W: Failed to fetch https://mirrors.tuna.tsinghua.edu.cn/ubuntu/dists/noble/InRelease Could not connect to mirrors.tuna.tsinghua.edu.cn:443 (101.6.15.130). - connect (110: Connection timed out)
W: Failed to fetch https://mirrors.tuna.tsinghua.edu.cn/ubuntu/dists/noble-updates/InRelease Unable to connect to mirrors.tuna.tsinghua.edu.cn:https:
W: Failed to fetch https://mirrors.tuna.tsinghua.edu.cn/ubuntu/dists/noble-backports/InRelease Unable to connect to mirrors.tuna.tsinghua.edu.cn:https:
W: Failed to fetch http://security.ubuntu.com/ubuntu/dists/noble-security/InRelease Could not connect to security.ubuntu.com:80 (104.20.28.246). - connect (110: Connection timed out) Could not connect to security.ubuntu.com:80 (172.66.152.176). - connect (110: Connection timed out)
W: Some index files failed to download.

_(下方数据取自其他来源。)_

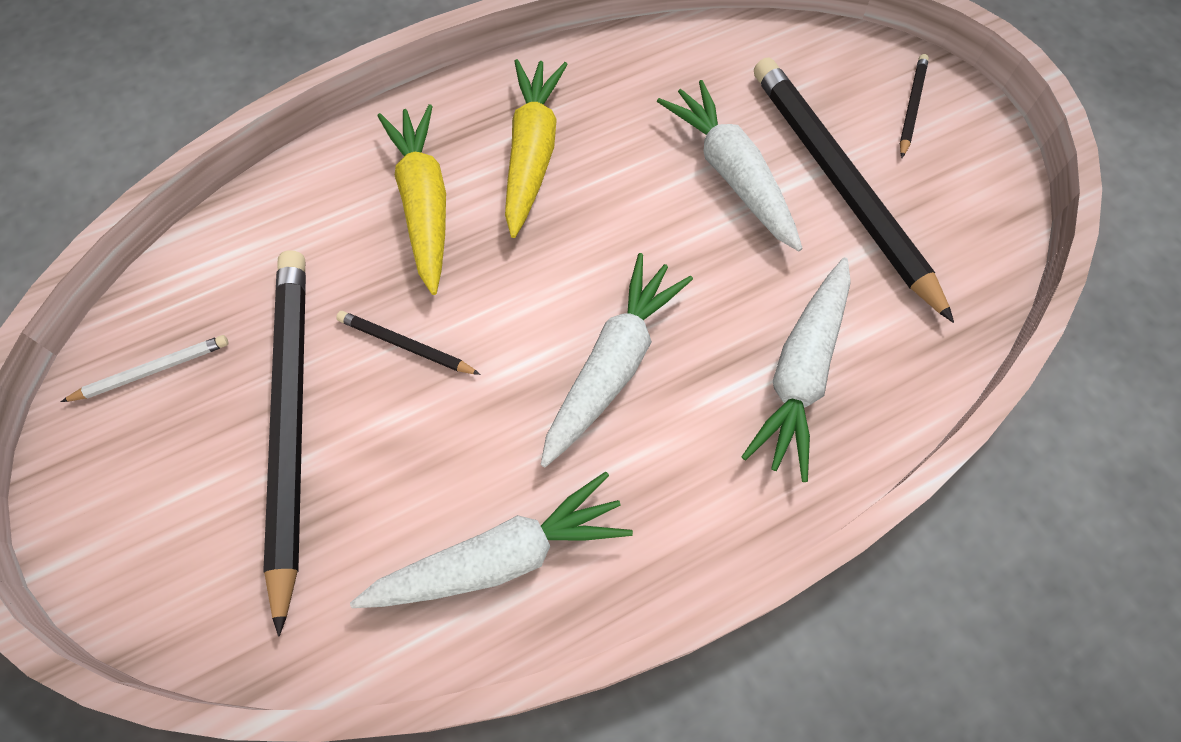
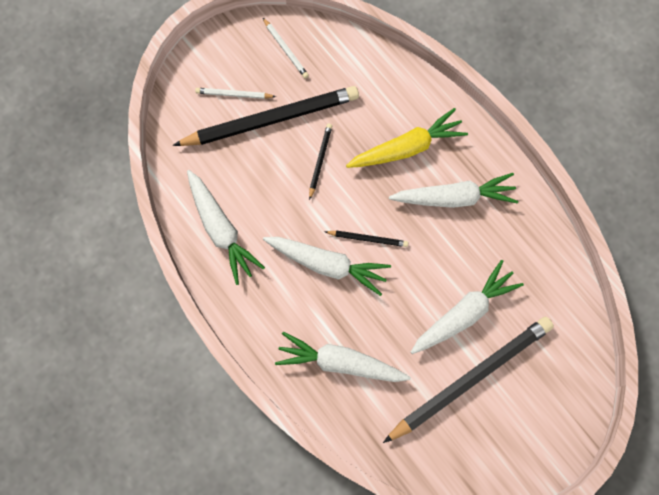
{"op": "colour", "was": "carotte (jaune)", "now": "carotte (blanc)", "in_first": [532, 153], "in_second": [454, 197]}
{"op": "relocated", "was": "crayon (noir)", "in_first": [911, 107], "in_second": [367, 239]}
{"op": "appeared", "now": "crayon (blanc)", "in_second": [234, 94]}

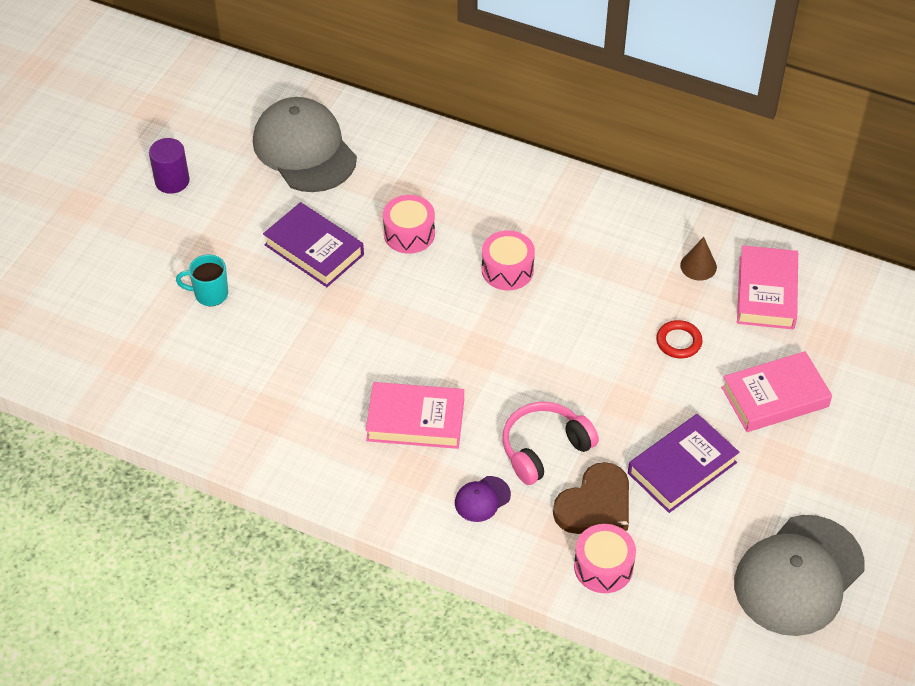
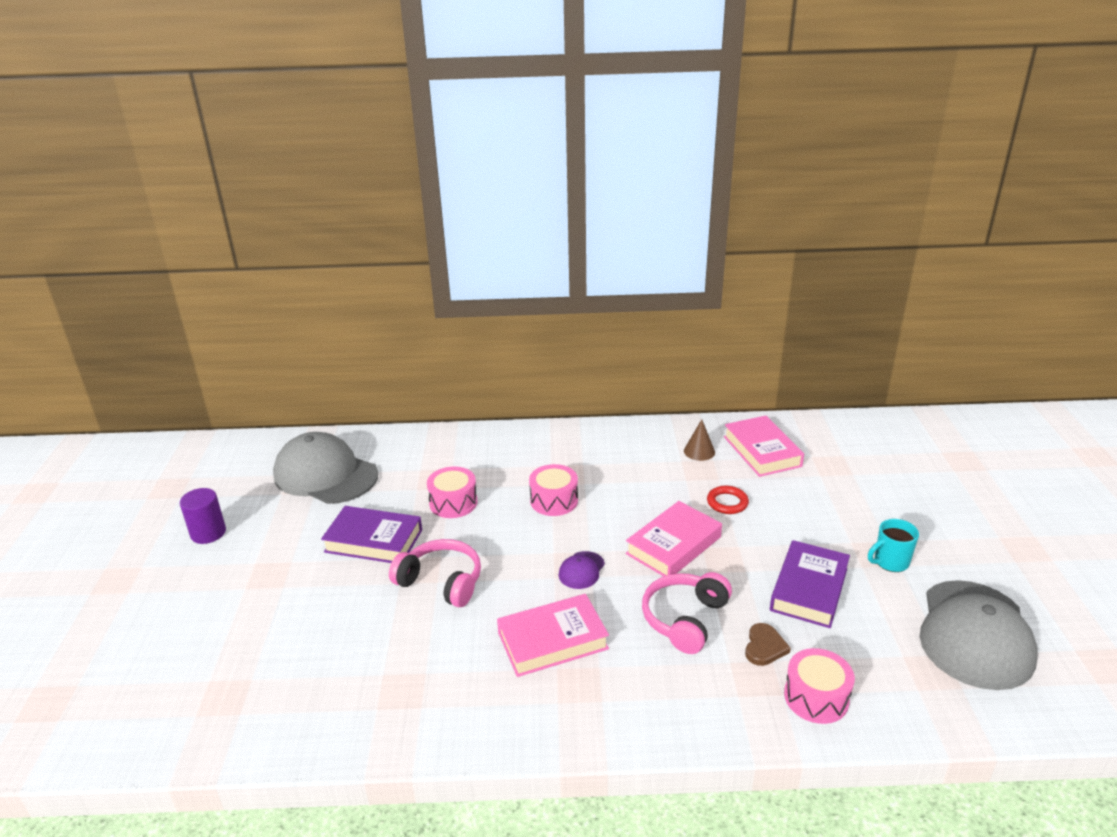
{"op": "relocated", "was": "tasse (turquoise)", "in_first": [210, 294], "in_second": [890, 562]}
{"op": "relocated", "was": "casquette (violet)", "in_first": [482, 499], "in_second": [581, 570]}
{"op": "size", "was": "cœur (marron)", "in_first": [595, 504], "in_second": [764, 647], "ratio": 0.57}
{"op": "relocated", "was": "livre (rose)", "in_first": [775, 397], "in_second": [673, 545]}
{"op": "appeared", "now": "casque audio (rose)", "in_second": [441, 582]}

They have been ignored, or old ones used instead.
root@worker-0:/work/home/用户名# sudo apt intall tmux
E: Invalid operation intall
root@worker-0:/work/home/用户名# sudo apt install tmux
Reading package lists... Done
Building dependency tree... Done
Reading state information... Done
E: Unable to locate package tmux
root@worker-0:/work/home/用户名# sudo apt intall tmux\
> ^C
root@worker-0:/work/home/用户名# sudo apt install tmux
Reading package lists... Done
Building dependency tree... Done
Reading state information... Done
E: Unable to locate package tmux
root@worker-0:/work/home/用户名# ^C
root@worker-0:/work/home/用户名# sudo apt update
Ign:1 https://mirrors.tuna.tsinghua.edu.cn/ubuntu noble InRelease
Ign:2 https://mirrors.tuna.tsinghua.edu.cn/ubuntu noble-updates InRelease
Ign:3 https://mirrors.tuna.tsinghua.edu.cn/ubuntu noble-backports InRelease
Ign:4 http://security.ubuntu.com/ubuntu noble-security InRelease
Ign:1 https://mirrors.tuna.tsinghua.edu.cn/ubuntu noble InRelease
Ign:2 https://mirrors.tuna.tsinghua.edu.cn/ubuntu noble-updates InRelease
Ign:3 https://mirrors.tuna.tsinghua.edu.cn/ubuntu noble-backports InRelease
Ign:4 http://security.ubuntu.com/ubuntu noble-security InRelease
Ign:1 https://mirrors.tuna.tsinghua.edu.cn/ubuntu noble InRelease
Ign:2 https://mirrors.tuna.tsinghua.edu.cn/ubuntu noble-updates InRelease
Ign:3 https://mirrors.tuna.tsinghua.edu.cn/ubuntu noble-backports InRelease
Ign:4 http://security.ubuntu.com/ubuntu noble-security InRelease
Err:1 https://mirrors.tuna.tsinghua.edu.cn/ubuntu noble InRelease
Could not connect to mirrors.tuna.tsinghua.edu.cn:443 (101.6.15.130). - connect (110: Connection timed out)
Err:2 https://mirrors.tuna.tsinghua.edu.cn/ubuntu noble-updates InRelease
Unable to connect to mirrors.tuna.tsinghua.edu.cn:https:
Err:3 https://mirrors.tuna.tsinghua.edu.cn/ubuntu noble-backports InRelease
Unable to connect to mirrors.tuna.tsinghua.edu.cn:https:
Err:4 http://security.ubuntu.com/ubuntu noble-security InRelease
Could not connect to security.ubuntu.com:80 (172.66.152.176). - connect (110: Connection timed out) Could not connect to security.ubuntu.com:80 (104.20.28.246). - connect (110: Connection timed out)
Reading package lists... Done
Building dependency tree... Done
Reading state information... Done
All packages are up to date.
W: Failed to fetch https://mirrors.tuna.tsinghua.edu.cn/ubuntu/dists/noble/InRelease Could not connect to mirrors.tuna.tsinghua.edu.cn:443 (101.6.15.130). - connect (110: Connection timed out)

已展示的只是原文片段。